U.S. interest in Haiti isn’t selfless

Philadelphia Inquirer – May 6, 2010

Michelle Obama’s trip to Haiti last month added another high-profile figure to an informal list my students and I have been keeping of important American visitors to the island nation.

Hillary Clinton arrived in Port-au-Prince only days after the earthquake hit. Since then, Bill Clinton has flown down in the company of George W. Bush. The secretary of state, two former presidents, and the first lady, among others, add up to a lot of top brass.

Why so much high-level attention? There are the obvious reasons: the scale of the tragedy in lives lost and property damaged, the abject poverty of the country, the urgent need for outside aid, and Haiti’s nearby location, only 700 miles off the coast of Florida.

All of that’s important, certainly, but is it enough to justify such a procession?

My students studying 20th-century global history have become accustomed to thinking in terms of realpolitik. They have learned to consider the strategic significance of a particular region and to ask who benefits (or suffers) from a given policy or action.

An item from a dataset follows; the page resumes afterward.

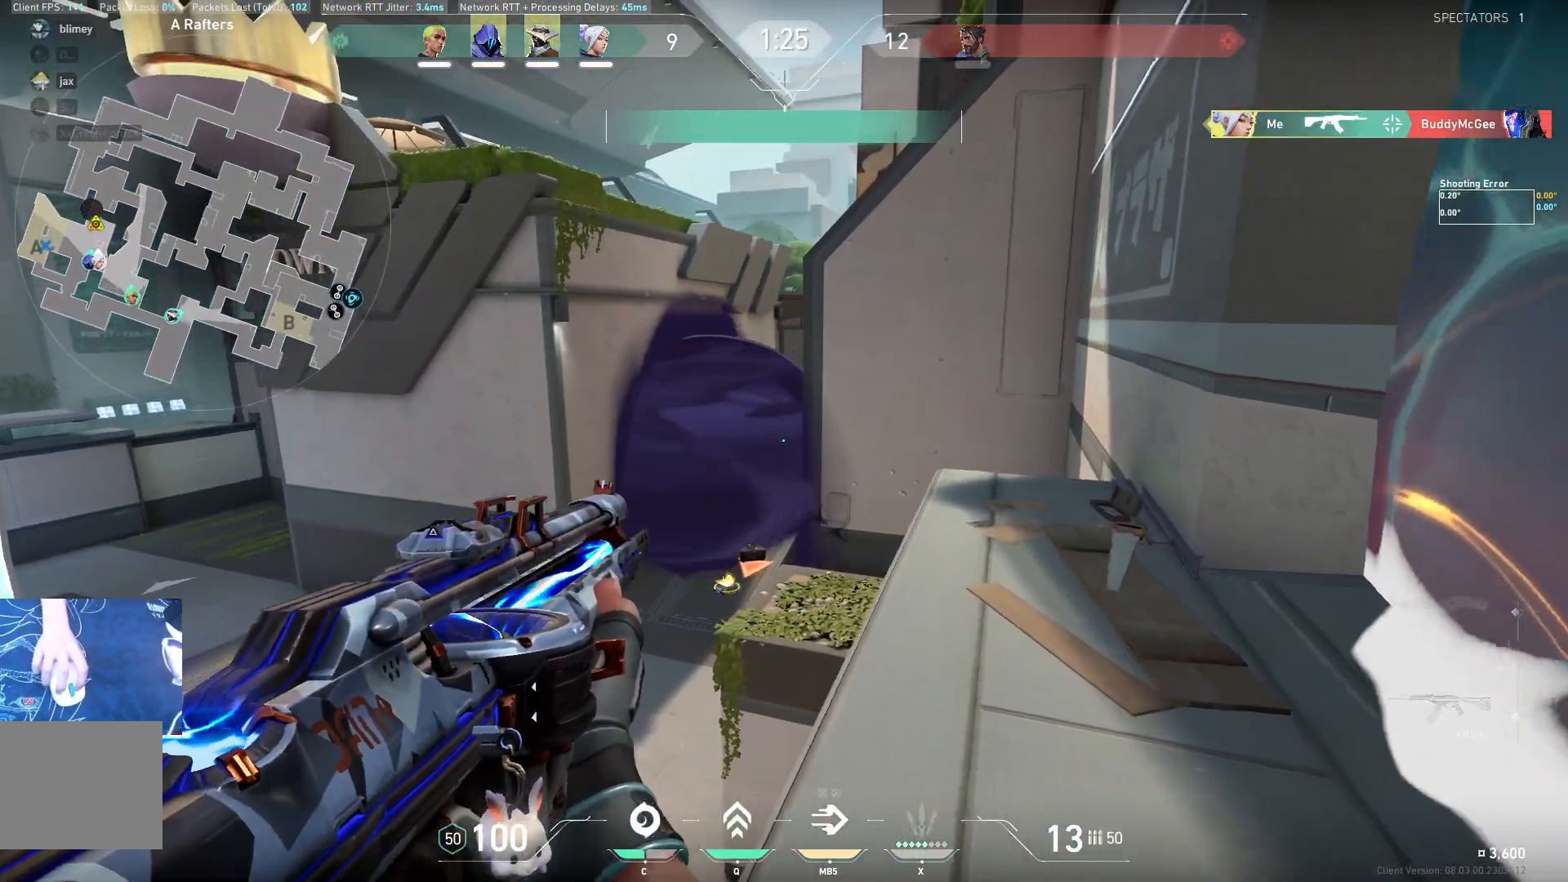
{"keys": [], "events": [[67, "a", "up"], [100, "d", "down"], [217, "a", "down"], [217, "d", "up"], [367, "a", "up"]]}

If we believed the Bush administration, for example, the United States invaded Iraq because Saddam Hussein’s regime posed a threat to our allies in the region with its weapons of mass destruction, except that there weren’t any. There was oil, however, which brings us back to Haiti.

Having no natural resources for which America hungers and no industrial base, what is Haiti’s strategic importance? Why lavish attention on this country now, when its people have been suffering desperately for years?

Most of the stories about Haiti have understandably focused on the catastrophe itself and the immediate needs of the survivors, but there’s also concern about whether its fragile government can continue to function. My students have spent some time this year studying failed states, and there they found some possible answers:

Terrorism: Extremist groups thrive in areas lacking organized, effective central government. Imagine a terrorist base several hundred miles off the Florida coast.

Piracy: The Gulf of Aden has become the site of frequent attacks on international shipping because Somalia, largely ungoverned, sits alongside it on the Horn of Africa. What would be the economic impact on the Caribbean tourist trade if even one cruise ship were hijacked and held for ransom?

Drug trafficking: We have been losing the war on drugs ever since it was declared. A failed state to our immediate south, conveniently located between Central and South American production points and U.S. markets, would not help.

Disease: In the aftermath of a natural disaster, the risk of dangerous contagions emerging and spreading increases dramatically, especially when infrastructure and organization are lacking.

Regional instability: One failed state could lead to others.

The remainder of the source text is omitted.